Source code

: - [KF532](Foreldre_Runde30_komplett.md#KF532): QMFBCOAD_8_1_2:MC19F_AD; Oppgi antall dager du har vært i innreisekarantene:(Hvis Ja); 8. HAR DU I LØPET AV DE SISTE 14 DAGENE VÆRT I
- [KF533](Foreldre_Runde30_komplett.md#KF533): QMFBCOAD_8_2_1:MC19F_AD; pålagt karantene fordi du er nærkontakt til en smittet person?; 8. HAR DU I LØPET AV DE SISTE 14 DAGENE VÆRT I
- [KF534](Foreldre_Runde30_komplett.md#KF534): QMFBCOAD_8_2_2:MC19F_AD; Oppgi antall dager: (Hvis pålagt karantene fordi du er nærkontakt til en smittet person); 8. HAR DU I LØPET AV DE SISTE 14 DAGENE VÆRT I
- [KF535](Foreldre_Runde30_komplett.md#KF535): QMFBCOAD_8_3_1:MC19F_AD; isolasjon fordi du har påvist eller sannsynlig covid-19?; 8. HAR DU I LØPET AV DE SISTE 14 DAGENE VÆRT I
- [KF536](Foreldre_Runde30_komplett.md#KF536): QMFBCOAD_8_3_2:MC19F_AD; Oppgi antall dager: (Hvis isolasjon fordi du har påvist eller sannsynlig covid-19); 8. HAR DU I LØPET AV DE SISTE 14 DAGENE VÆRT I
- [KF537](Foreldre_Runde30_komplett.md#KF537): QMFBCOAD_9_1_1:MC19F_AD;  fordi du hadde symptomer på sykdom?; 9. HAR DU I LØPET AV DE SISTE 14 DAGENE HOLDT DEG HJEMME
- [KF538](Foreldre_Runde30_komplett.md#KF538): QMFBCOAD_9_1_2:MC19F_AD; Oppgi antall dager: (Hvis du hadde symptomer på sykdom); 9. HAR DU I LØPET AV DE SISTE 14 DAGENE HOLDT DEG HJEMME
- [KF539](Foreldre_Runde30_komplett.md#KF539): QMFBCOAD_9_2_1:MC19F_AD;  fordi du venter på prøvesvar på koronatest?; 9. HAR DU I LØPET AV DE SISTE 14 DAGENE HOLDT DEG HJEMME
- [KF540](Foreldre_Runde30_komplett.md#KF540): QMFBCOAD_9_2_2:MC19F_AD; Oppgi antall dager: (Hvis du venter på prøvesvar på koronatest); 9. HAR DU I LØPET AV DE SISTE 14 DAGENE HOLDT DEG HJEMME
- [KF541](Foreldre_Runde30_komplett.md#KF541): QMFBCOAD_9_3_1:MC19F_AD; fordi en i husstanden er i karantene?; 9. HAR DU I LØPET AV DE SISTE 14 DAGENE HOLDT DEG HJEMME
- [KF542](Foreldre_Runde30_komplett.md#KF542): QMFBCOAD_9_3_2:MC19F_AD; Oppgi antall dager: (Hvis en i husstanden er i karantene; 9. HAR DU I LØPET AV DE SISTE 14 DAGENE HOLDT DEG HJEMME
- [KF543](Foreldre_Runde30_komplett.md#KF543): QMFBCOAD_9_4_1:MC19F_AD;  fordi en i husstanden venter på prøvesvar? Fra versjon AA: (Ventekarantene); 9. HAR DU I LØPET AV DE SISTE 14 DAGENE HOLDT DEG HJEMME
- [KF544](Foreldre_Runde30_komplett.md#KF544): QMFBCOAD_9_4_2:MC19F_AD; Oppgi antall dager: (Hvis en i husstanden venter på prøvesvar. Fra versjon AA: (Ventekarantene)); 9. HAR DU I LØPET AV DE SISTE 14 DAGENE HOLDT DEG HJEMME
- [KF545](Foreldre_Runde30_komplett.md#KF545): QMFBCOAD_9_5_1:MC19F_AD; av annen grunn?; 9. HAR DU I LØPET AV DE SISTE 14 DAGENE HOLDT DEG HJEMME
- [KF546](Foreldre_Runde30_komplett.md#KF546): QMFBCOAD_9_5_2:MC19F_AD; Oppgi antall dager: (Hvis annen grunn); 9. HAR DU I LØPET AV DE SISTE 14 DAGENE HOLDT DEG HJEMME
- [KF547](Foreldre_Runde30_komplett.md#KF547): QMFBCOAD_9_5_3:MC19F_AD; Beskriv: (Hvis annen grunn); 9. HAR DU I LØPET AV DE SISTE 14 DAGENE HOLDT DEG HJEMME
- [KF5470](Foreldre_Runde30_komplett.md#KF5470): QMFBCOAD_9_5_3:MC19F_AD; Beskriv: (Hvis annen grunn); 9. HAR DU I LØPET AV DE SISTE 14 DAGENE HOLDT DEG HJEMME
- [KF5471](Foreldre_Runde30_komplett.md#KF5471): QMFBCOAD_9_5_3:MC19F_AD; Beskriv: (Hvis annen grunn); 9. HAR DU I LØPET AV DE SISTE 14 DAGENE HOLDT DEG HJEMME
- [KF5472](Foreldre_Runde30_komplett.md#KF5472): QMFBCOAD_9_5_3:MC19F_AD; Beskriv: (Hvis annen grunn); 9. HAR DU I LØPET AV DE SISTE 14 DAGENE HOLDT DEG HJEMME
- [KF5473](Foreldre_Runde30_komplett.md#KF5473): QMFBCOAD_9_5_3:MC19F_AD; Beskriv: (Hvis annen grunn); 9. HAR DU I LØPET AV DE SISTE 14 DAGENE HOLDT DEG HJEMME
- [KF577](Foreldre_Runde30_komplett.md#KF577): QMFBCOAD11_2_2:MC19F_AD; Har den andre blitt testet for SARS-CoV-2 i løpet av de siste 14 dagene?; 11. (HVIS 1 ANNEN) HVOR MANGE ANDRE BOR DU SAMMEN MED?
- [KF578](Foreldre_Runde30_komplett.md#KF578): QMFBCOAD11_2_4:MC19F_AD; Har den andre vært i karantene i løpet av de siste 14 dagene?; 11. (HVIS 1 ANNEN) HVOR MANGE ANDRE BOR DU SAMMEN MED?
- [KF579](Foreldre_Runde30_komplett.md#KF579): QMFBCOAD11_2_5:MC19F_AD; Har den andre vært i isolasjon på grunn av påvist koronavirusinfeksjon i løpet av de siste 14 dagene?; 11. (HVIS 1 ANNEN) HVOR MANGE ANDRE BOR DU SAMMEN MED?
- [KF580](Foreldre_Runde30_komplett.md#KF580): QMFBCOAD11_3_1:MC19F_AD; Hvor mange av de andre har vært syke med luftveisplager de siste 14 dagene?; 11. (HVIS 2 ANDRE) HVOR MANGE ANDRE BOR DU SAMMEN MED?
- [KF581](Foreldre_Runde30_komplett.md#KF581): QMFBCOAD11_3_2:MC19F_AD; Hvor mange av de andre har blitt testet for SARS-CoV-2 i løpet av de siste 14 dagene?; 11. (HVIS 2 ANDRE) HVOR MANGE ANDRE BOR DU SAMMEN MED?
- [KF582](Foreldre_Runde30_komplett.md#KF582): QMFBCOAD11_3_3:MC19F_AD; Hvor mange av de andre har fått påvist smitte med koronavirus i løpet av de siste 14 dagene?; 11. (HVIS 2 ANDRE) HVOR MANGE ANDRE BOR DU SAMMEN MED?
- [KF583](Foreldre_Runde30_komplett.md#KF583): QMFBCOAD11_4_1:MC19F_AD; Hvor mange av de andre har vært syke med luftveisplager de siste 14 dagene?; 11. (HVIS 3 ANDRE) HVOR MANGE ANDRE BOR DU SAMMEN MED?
+--
(Task to complete) Starting at the top of the records, copy every line exactly.

(Result)
Source code

: - [KF532](Foreldre_Runde30_komplett.md#KF532): QMFBCOAD_8_1_2:MC19F_AD; Oppgi antall dager du har vært i innreisekarantene:(Hvis Ja); 8. HAR DU I LØPET AV DE SISTE 14 DAGENE VÆRT I
- [KF533](Foreldre_Runde30_komplett.md#KF533): QMFBCOAD_8_2_1:MC19F_AD; pålagt karantene fordi du er nærkontakt til en smittet person?; 8. HAR DU I LØPET AV DE SISTE 14 DAGENE VÆRT I
- [KF534](Foreldre_Runde30_komplett.md#KF534): QMFBCOAD_8_2_2:MC19F_AD; Oppgi antall dager: (Hvis pålagt karantene fordi du er nærkontakt til en smittet person); 8. HAR DU I LØPET AV DE SISTE 14 DAGENE VÆRT I
- [KF535](Foreldre_Runde30_komplett.md#KF535): QMFBCOAD_8_3_1:MC19F_AD; isolasjon fordi du har påvist eller sannsynlig covid-19?; 8. HAR DU I LØPET AV DE SISTE 14 DAGENE VÆRT I
- [KF536](Foreldre_Runde30_komplett.md#KF536): QMFBCOAD_8_3_2:MC19F_AD; Oppgi antall dager: (Hvis isolasjon fordi du har påvist eller sannsynlig covid-19); 8. HAR DU I LØPET AV DE SISTE 14 DAGENE VÆRT I
- [KF537](Foreldre_Runde30_komplett.md#KF537): QMFBCOAD_9_1_1:MC19F_AD;  fordi du hadde symptomer på sykdom?; 9. HAR DU I LØPET AV DE SISTE 14 DAGENE HOLDT DEG HJEMME
- [KF538](Foreldre_Runde30_komplett.md#KF538): QMFBCOAD_9_1_2:MC19F_AD; Oppgi antall dager: (Hvis du hadde symptomer på sykdom); 9. HAR DU I LØPET AV DE SISTE 14 DAGENE HOLDT DEG HJEMME
- [KF539](Foreldre_Runde30_komplett.md#KF539): QMFBCOAD_9_2_1:MC19F_AD;  fordi du venter på prøvesvar på koronatest?; 9. HAR DU I LØPET AV DE SISTE 14 DAGENE HOLDT DEG HJEMME
- [KF540](Foreldre_Runde30_komplett.md#KF540): QMFBCOAD_9_2_2:MC19F_AD; Oppgi antall dager: (Hvis du venter på prøvesvar på koronatest); 9. HAR DU I LØPET AV DE SISTE 14 DAGENE HOLDT DEG HJEMME
- [KF541](Foreldre_Runde30_komplett.md#KF541): QMFBCOAD_9_3_1:MC19F_AD; fordi en i husstanden er i karantene?; 9. HAR DU I LØPET AV DE SISTE 14 DAGENE HOLDT DEG HJEMME
- [KF542](Foreldre_Runde30_komplett.md#KF542): QMFBCOAD_9_3_2:MC19F_AD; Oppgi antall dager: (Hvis en i husstanden er i karantene; 9. HAR DU I LØPET AV DE SISTE 14 DAGENE HOLDT DEG HJEMME
- [KF543](Foreldre_Runde30_komplett.md#KF543): QMFBCOAD_9_4_1:MC19F_AD;  fordi en i husstanden venter på prøvesvar? Fra versjon AA: (Ventekarantene); 9. HAR DU I LØPET AV DE SISTE 14 DAGENE HOLDT DEG HJEMME
- [KF544](Foreldre_Runde30_komplett.md#KF544): QMFBCOAD_9_4_2:MC19F_AD; Oppgi antall dager: (Hvis en i husstanden venter på prøvesvar. Fra versjon AA: (Ventekarantene)); 9. HAR DU I LØPET AV DE SISTE 14 DAGENE HOLDT DEG HJEMME
- [KF545](Foreldre_Runde30_komplett.md#KF545): QMFBCOAD_9_5_1:MC19F_AD; av annen grunn?; 9. HAR DU I LØPET AV DE SISTE 14 DAGENE HOLDT DEG HJEMME
- [KF546](Foreldre_Runde30_komplett.md#KF546): QMFBCOAD_9_5_2:MC19F_AD; Oppgi antall dager: (Hvis annen grunn); 9. HAR DU I LØPET AV DE SISTE 14 DAGENE HOLDT DEG HJEMME
- [KF547](Foreldre_Runde30_komplett.md#KF547): QMFBCOAD_9_5_3:MC19F_AD; Beskriv: (Hvis annen grunn); 9. HAR DU I LØPET AV DE SISTE 14 DAGENE HOLDT DEG HJEMME
- [KF5470](Foreldre_Runde30_komplett.md#KF5470): QMFBCOAD_9_5_3:MC19F_AD; Beskriv: (Hvis annen grunn); 9. HAR DU I LØPET AV DE SISTE 14 DAGENE HOLDT DEG HJEMME
- [KF5471](Foreldre_Runde30_komplett.md#KF5471): QMFBCOAD_9_5_3:MC19F_AD; Beskriv: (Hvis annen grunn); 9. HAR DU I LØPET AV DE SISTE 14 DAGENE HOLDT DEG HJEMME
- [KF5472](Foreldre_Runde30_komplett.md#KF5472): QMFBCOAD_9_5_3:MC19F_AD; Beskriv: (Hvis annen grunn); 9. HAR DU I LØPET AV DE SISTE 14 DAGENE HOLDT DEG HJEMME
- [KF5473](Foreldre_Runde30_komplett.md#KF5473): QMFBCOAD_9_5_3:MC19F_AD; Beskriv: (Hvis annen grunn); 9. HAR DU I LØPET AV DE SISTE 14 DAGENE HOLDT DEG HJEMME
- [KF577](Foreldre_Runde30_komplett.md#KF577): QMFBCOAD11_2_2:MC19F_AD; Har den andre blitt testet for SARS-CoV-2 i løpet av de siste 14 dagene?; 11. (HVIS 1 ANNEN) HVOR MANGE ANDRE BOR DU SAMMEN MED?
- [KF578](Foreldre_Runde30_komplett.md#KF578): QMFBCOAD11_2_4:MC19F_AD; Har den andre vært i karantene i løpet av de siste 14 dagene?; 11. (HVIS 1 ANNEN) HVOR MANGE ANDRE BOR DU SAMMEN MED?
- [KF579](Foreldre_Runde30_komplett.md#KF579): QMFBCOAD11_2_5:MC19F_AD; Har den andre vært i isolasjon på grunn av påvist koronavirusinfeksjon i løpet av de siste 14 dagene?; 11. (HVIS 1 ANNEN) HVOR MANGE ANDRE BOR DU SAMMEN MED?
- [KF580](Foreldre_Runde30_komplett.md#KF580): QMFBCOAD11_3_1:MC19F_AD; Hvor mange av de andre har vært syke med luftveisplager de siste 14 dagene?; 11. (HVIS 2 ANDRE) HVOR MANGE ANDRE BOR DU SAMMEN MED?
- [KF581](Foreldre_Runde30_komplett.md#KF581): QMFBCOAD11_3_2:MC19F_AD; Hvor mange av de andre har blitt testet for SARS-CoV-2 i løpet av de siste 14 dagene?; 11. (HVIS 2 ANDRE) HVOR MANGE ANDRE BOR DU SAMMEN MED?
- [KF582](Foreldre_Runde30_komplett.md#KF582): QMFBCOAD11_3_3:MC19F_AD; Hvor mange av de andre har fått påvist smitte med koronavirus i løpet av de siste 14 dagene?; 11. (HVIS 2 ANDRE) HVOR MANGE ANDRE BOR DU SAMMEN MED?
- [KF583](Foreldre_Runde30_komplett.md#KF583): QMFBCOAD11_4_1:MC19F_AD; Hvor mange av de andre har vært syke med luftveisplager de siste 14 dagene?; 11. (HVIS 3 ANDRE) HVOR MANGE ANDRE BOR DU SAMMEN MED?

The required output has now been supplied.